*Job*
From the line with "vfov_deg: 34.1" to the line with "f_number: 4.2", retype every line exactly, including those two, and leave out the rest of the data below.

** Opening Supplied material block **

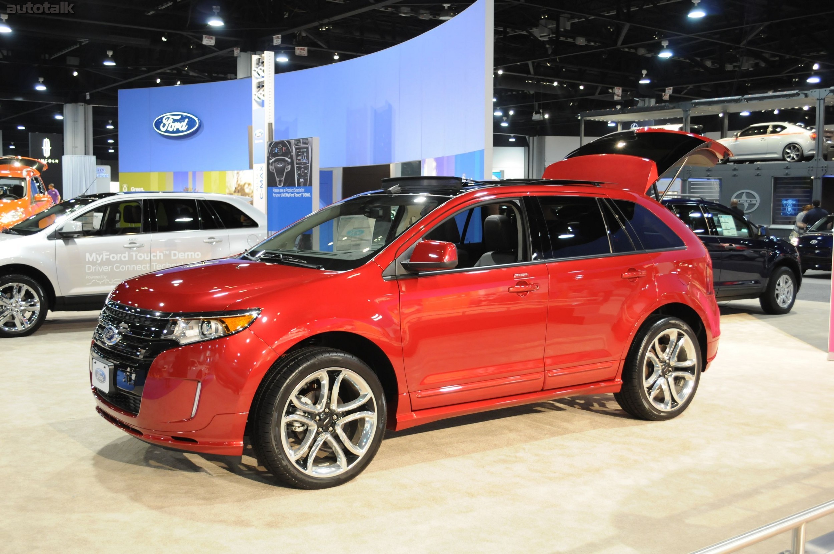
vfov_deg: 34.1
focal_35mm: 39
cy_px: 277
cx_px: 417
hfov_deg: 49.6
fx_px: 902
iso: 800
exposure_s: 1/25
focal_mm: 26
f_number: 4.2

** Closing Supplied material block **
** Opening Supplied material block **

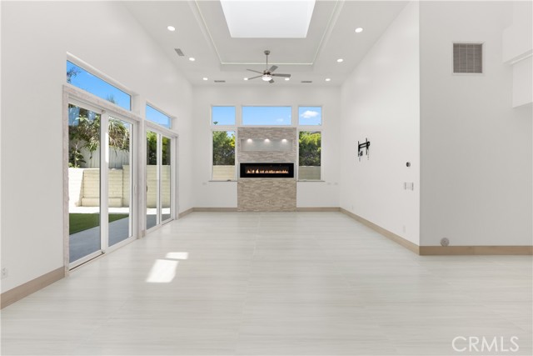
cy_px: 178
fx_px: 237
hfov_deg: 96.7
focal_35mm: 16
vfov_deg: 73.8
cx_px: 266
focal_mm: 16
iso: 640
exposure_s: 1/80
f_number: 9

** Closing Supplied material block **

*Written response*
vfov_deg: 34.1
focal_35mm: 39
cy_px: 277
cx_px: 417
hfov_deg: 49.6
fx_px: 902
iso: 800
exposure_s: 1/25
focal_mm: 26
f_number: 4.2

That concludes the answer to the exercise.